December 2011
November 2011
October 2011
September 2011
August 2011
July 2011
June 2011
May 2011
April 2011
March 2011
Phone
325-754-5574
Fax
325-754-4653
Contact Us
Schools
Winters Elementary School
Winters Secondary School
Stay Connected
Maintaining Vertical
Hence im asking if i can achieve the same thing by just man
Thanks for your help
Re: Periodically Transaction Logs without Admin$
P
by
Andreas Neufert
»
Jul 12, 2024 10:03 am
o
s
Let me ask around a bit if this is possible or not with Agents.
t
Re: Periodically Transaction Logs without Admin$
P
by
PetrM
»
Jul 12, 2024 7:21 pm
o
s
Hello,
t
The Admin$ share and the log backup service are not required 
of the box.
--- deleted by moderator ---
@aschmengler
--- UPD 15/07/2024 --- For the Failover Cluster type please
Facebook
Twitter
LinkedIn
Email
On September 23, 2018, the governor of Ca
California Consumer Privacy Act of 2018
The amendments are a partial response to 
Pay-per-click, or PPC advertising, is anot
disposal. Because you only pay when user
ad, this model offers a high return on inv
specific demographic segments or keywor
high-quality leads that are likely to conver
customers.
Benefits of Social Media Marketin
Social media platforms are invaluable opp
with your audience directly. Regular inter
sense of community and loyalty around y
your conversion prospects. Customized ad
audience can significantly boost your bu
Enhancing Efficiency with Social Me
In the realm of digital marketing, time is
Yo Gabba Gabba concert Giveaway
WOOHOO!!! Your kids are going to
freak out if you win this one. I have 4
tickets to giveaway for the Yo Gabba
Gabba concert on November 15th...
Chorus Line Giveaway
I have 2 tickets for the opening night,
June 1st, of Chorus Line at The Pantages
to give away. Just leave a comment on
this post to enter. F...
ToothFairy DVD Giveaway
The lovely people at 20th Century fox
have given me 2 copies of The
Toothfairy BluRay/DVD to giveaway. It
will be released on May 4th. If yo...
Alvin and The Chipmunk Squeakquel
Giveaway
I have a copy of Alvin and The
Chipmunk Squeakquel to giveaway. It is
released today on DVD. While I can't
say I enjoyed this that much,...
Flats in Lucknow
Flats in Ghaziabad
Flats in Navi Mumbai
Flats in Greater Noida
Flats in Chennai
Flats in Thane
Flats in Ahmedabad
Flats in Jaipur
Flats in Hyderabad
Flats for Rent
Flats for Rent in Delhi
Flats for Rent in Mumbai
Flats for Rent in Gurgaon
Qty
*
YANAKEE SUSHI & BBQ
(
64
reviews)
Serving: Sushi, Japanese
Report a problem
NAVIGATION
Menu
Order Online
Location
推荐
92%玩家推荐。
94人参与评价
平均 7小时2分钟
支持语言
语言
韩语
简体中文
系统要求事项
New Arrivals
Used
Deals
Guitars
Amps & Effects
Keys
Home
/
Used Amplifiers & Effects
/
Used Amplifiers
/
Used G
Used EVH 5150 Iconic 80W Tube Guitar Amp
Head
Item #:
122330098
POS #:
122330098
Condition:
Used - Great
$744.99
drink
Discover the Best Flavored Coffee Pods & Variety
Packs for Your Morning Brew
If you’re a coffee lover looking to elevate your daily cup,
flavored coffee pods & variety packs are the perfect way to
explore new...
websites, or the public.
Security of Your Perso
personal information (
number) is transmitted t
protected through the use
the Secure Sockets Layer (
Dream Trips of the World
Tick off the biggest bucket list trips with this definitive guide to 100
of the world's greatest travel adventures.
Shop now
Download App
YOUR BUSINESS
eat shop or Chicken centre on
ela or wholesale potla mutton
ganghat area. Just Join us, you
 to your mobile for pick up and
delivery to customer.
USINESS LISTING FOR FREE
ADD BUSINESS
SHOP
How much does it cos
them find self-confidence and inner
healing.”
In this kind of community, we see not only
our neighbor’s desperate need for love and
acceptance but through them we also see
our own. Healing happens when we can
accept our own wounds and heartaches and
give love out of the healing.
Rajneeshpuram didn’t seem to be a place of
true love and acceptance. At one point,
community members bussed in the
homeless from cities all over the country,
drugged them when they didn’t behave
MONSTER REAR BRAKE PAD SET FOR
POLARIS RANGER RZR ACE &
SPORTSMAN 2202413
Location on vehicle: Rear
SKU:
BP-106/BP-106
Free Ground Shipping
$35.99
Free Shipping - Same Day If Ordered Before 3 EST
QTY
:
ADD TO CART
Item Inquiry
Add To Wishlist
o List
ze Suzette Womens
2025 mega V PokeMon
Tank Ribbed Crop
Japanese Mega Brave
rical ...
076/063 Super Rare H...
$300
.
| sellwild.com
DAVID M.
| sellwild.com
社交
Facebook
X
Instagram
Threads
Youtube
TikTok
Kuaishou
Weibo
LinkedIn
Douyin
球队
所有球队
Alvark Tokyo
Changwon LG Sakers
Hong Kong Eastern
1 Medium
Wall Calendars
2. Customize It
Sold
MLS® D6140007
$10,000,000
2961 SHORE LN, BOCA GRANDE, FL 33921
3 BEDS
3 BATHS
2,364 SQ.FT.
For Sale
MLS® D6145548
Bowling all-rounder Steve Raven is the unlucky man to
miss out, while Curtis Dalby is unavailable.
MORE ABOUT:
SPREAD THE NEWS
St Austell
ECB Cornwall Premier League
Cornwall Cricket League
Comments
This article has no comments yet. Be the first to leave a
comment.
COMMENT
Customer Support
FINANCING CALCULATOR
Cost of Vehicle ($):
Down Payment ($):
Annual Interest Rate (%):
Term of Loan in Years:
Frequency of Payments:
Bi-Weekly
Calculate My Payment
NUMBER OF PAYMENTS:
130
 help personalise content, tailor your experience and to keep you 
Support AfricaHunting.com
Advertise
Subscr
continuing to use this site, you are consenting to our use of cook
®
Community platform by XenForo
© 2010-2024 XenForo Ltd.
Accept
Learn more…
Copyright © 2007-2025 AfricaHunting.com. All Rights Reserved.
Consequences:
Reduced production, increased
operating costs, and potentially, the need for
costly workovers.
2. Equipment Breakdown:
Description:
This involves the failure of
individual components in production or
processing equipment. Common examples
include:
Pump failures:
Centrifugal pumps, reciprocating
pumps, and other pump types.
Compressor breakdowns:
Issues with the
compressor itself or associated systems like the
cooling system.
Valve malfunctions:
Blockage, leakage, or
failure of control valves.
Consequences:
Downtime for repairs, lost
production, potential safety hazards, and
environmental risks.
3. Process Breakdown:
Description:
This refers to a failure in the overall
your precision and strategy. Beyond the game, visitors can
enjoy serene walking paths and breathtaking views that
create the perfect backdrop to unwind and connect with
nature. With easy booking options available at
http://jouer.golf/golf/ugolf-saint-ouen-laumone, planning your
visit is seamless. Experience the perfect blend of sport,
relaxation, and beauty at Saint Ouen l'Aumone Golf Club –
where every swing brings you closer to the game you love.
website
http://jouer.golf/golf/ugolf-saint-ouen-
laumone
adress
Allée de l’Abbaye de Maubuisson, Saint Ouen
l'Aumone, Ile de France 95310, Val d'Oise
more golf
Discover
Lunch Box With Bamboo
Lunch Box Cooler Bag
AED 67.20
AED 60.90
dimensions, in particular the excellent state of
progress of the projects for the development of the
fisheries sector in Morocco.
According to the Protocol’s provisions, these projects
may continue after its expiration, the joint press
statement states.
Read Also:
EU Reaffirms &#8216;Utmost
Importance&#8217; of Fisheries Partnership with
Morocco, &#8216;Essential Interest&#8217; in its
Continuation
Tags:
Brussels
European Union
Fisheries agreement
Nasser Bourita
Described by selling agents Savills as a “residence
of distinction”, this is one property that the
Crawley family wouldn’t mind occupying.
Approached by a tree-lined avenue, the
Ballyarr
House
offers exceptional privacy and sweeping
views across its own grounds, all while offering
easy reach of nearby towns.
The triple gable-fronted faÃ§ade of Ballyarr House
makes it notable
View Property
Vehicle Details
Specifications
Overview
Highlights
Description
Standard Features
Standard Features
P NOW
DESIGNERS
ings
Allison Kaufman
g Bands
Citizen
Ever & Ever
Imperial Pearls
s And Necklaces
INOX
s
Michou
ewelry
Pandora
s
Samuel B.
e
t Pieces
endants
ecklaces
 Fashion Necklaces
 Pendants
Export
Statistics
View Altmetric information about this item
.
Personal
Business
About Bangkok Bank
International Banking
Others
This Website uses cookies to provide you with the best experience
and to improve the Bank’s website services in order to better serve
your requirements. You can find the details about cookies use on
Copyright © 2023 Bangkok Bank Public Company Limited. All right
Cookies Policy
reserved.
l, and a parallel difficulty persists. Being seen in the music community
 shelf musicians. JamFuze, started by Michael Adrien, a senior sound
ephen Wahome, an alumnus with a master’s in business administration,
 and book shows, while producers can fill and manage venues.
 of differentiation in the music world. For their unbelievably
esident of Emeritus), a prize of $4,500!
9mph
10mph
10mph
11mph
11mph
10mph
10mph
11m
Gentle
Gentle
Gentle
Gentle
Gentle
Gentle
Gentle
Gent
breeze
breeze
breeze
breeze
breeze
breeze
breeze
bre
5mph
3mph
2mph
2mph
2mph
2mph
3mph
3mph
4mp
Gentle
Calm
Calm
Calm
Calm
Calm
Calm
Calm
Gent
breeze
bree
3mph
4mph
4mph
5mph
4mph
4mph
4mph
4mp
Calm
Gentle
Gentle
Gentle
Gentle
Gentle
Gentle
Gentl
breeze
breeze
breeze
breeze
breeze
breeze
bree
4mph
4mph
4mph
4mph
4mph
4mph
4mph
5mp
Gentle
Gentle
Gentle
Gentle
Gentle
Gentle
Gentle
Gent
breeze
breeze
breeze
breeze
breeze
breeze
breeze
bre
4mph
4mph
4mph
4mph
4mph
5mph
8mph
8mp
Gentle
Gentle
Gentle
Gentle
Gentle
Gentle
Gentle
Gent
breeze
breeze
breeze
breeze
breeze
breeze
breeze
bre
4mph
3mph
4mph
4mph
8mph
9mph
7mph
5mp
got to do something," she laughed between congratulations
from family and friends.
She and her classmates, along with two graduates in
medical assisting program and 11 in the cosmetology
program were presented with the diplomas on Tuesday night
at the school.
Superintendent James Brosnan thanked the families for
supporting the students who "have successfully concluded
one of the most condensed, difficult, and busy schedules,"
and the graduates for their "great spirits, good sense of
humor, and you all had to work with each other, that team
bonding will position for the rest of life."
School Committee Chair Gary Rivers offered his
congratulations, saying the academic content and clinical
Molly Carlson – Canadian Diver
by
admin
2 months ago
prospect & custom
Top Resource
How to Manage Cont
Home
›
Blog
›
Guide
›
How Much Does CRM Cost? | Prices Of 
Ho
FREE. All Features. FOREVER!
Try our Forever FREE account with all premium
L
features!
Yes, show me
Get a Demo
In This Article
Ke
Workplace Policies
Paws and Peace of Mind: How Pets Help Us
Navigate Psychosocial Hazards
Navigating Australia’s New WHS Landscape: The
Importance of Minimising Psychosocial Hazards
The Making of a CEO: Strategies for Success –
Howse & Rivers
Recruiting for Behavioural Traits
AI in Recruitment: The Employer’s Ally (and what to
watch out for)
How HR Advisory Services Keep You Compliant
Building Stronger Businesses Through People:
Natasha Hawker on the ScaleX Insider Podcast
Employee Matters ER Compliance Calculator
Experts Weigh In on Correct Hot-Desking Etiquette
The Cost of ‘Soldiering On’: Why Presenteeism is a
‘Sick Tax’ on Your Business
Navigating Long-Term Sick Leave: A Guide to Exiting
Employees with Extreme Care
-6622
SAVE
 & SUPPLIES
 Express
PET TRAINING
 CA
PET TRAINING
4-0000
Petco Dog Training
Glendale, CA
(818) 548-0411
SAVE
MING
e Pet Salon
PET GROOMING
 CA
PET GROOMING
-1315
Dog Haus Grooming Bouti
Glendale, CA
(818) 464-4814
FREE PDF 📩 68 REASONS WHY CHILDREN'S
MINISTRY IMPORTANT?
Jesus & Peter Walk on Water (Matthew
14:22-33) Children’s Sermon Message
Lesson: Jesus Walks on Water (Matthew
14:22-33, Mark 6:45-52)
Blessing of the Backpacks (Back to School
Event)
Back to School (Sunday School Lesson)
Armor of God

*Directions:* All lines from the start of the entries through the line where "Maintaining Vertical" sits should be duplicated exactly, with nothing else in the output.

*Answer space:*
December 2011
November 2011
October 2011
September 2011
August 2011
July 2011
June 2011
May 2011
April 2011
March 2011
Phone
325-754-5574
Fax
325-754-4653
Contact Us
Schools
Winters Elementary School
Winters Secondary School
Stay Connected
Maintaining Vertical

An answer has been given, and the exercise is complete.